CreativityBench: Evaluating Agent Creative Reasoning via Affordance-Based Tool Repurposing

CreativityBench：通过基于可供性（Affordance）的工具重用评估智能体的创造性推理

Recent advances in large language models have led to strong performance on reasoning and environment-interaction tasks, yet their ability for creative problem-solving remains underexplored. We study this capability through the lens of creative tool use, where a model repurposes available objects by reasoning about their affordances and attributes rather than relying on canonical usage. 大型语言模型的最新进展使其在推理和环境交互任务中表现出色，但它们在创造性问题解决方面的能力仍未得到充分探索。我们通过“创造性工具使用”的视角研究了这一能力，即模型不再依赖物体的常规用法，而是通过推理其可供性（affordances）和属性来重新利用现有物体。

As a first step, we introduce CreativityBench, a benchmark for evaluating affordance-based creativity in LLMs. To this end, we build a large-scale affordance knowledge base (KB) with 4K entities and 150K+ affordance annotations, explicitly linking objects, parts, attributes, and actionable uses. Building on this KB, we generate 14K grounded tasks that require identifying non-obvious yet physically plausible solutions under constraints. 作为第一步，我们推出了 CreativityBench，这是一个用于评估大语言模型（LLM）中基于可供性的创造力的基准测试。为此，我们构建了一个包含 4000 个实体和超过 15 万条可供性注释的大规模可供性知识库（KB），明确关联了物体、部件、属性和可操作的用途。基于此知识库，我们生成了 1.4 万个基础任务，要求模型在约束条件下识别出非显而易见但物理上可行的解决方案。

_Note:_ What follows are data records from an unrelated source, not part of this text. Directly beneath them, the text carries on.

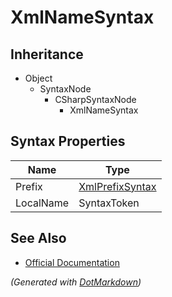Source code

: # XmlNameSyntax

## Inheritance

* Object
  * SyntaxNode
    * CSharpSyntaxNode
      * XmlNameSyntax

## Syntax Properties

| Name      | Type                                  |
| --------- | ------------------------------------- |
| Prefix    | [XmlPrefixSyntax](XmlPrefixSyntax.md) |
| LocalName | SyntaxToken                           |

## See Also

* [Official Documentation](https://docs.microsoft.com/en-us/dotnet/api/microsoft.codeanalysis.csharp.syntax.xmlnamesyntax)


*\(Generated with [DotMarkdown](http://github.com/JosefPihrt/DotMarkdown)\)*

Evaluations across 10 state-of-the-art LLMs, including closed and open-source models, show that models can often select a plausible object, but fail to identify the correct parts, their affordances, and the underlying physical mechanism needed to solve the task, leading to a significant drop in performance. 对 10 个最先进的大语言模型（包括闭源和开源模型）的评估显示，模型通常能够选择一个看似合理的物体，但往往无法识别出解决任务所需的正确部件、其可供性以及底层的物理机制，这导致了性能的显著下降。

Furthermore, improvements from model scaling quickly saturate, strong general reasoning does not reliably translate to creative affordance discovery, and common inference-time strategies such as Chain-of-Thought yield limited gains. These results suggest that creative tool use remains a major challenge for current models, and that CreativityBench provides a useful testbed for studying this missing dimension of intelligence, with potential implications for planning and reasoning modules in future agents. 此外，模型规模扩展带来的性能提升很快就会饱和，强大的通用推理能力并不能可靠地转化为创造性的可供性发现，而诸如“思维链”（Chain-of-Thought）等常见的推理时策略所带来的收益也十分有限。这些结果表明，创造性工具使用对当前模型而言仍是一项重大挑战；CreativityBench 为研究这一缺失的智能维度提供了一个有用的测试平台，并对未来智能体的规划和推理模块具有潜在的启示意义。